If you feel that the 'aether' is not something one should take seriously and prefer to read about 'electroweak theory' then, to ease your thoughts as you begin to read the first of the selected fourteen papers, I quote from the opening three paragraphs of my 1983 paper entitled 'Planar Boundaries of the Space-Time Lattice' .
'Modern physical theory is tending to regard the vacuum medium as having structure somewhat analogous to that of crystalline materials. Thus we see WEISSKOPF  discussing quantum electroweak dynamics and asserting that the Higgs field implies that the vacuum has a certain fixed direction in isospace, namely that of the spinor associated with the Higgs field. WEISSKOPF states that the situation is like that of a ferromagnet, in which the direction in real space is determined as long as the energy transfers are smaller than the Curie energy.
This, of course, implies an ordered structure of the vacuum medium, a feature discussed at some length by REBBI  in an article entitled 'The lattice theory of quark confinement'. REBBI refers to a 1974 proposal by WILSON that QCD (Quantum Chromodynamics) should be formulated on a cubic lattice, an array that divides space and time into discrete points, but is essentially an approximation to real space-time. The advantage is that this allows calculations to be made that would otherwise be impossible.
This author, in collaboration with Dr. D. M. Eagles , has advocated the analysis of a vacuum structure and shown how a value of the fine-structure constant correct to about one part in a million can be determined by a cubic lattice model of the vacuum.
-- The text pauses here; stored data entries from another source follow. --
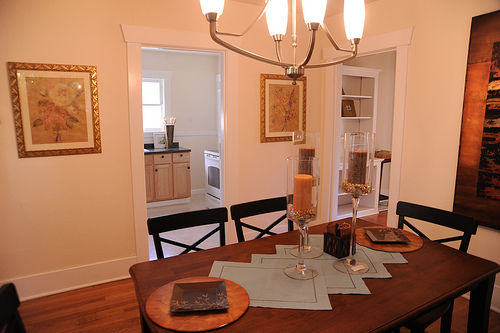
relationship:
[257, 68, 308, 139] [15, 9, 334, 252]
artwork on wall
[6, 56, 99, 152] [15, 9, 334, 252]
artwork on wall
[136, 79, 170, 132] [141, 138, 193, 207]
window on top of counter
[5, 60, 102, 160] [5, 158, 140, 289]
artwork on wall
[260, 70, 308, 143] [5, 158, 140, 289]
artwork on wall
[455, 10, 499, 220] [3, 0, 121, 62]
painting on wall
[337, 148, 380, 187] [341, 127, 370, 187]
candle in vase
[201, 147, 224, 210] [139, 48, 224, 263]
oven in kitchen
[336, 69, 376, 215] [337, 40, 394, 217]
bookcase in room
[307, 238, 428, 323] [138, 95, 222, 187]
counter in kitchen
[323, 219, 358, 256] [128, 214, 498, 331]
basket on table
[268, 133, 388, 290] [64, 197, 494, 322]
candle holders on table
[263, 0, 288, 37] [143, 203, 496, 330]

Further research on this model has now shown the essential need for a particular boundary condition imposed upon a physical portrayal of the vacuum state expressed in terms of electrical charge. It is in view of the current interest in lattice theory as applied to the vacuum field system that it seems appropriate to draw attention to what has been, to the author at least, a rather elusive consideration.
 V. C. WEISSKOPF: Physics Today, v. 34-11, p.69 (1981)
 C. REBBI: Scientific American, v.248, p.36 (1983)
 H. ASPDEN and D. M. EAGLES: Physics Letters A, v. 41, p.423 (1972)."
This paper went on to explain why the storage of electric field energy in the vacuum (the aether) demands the presence of planar lattice boundaries, which implies a domain structure in space somewhat analogous to that found in ferromagnetic materials. The paper was written in 1983, a few weeks after I retired from my executive position with a multinational corporation to engage in a private research venture as a Visiting Senior Research Fellow at my local university. Some 29 years earlier I had parted from my Ph.D. research on magnetism at Trinity College, Cambridge to take up a career in industry, but it was that academic research background concerning ferromagnetism and its domain structure that led me to conceive the need for an aether that was similarly structured.
The chronological development of the papers, as reproduced and as listed in the following pages, reflects that circumstance by which I spent those 29 years away from the academic world, whilst still developing a scientific theory of such wide scope. It may also explain why this effort has proved such a struggle, but, then again, it might further explain why there has been such fruitful progress, because there were no peer-constraints affecting project funding and suppressing originality.
The time has, however, come when, some 13 years on from retirement from the business world, this consolidated presentation of my theory is warranted.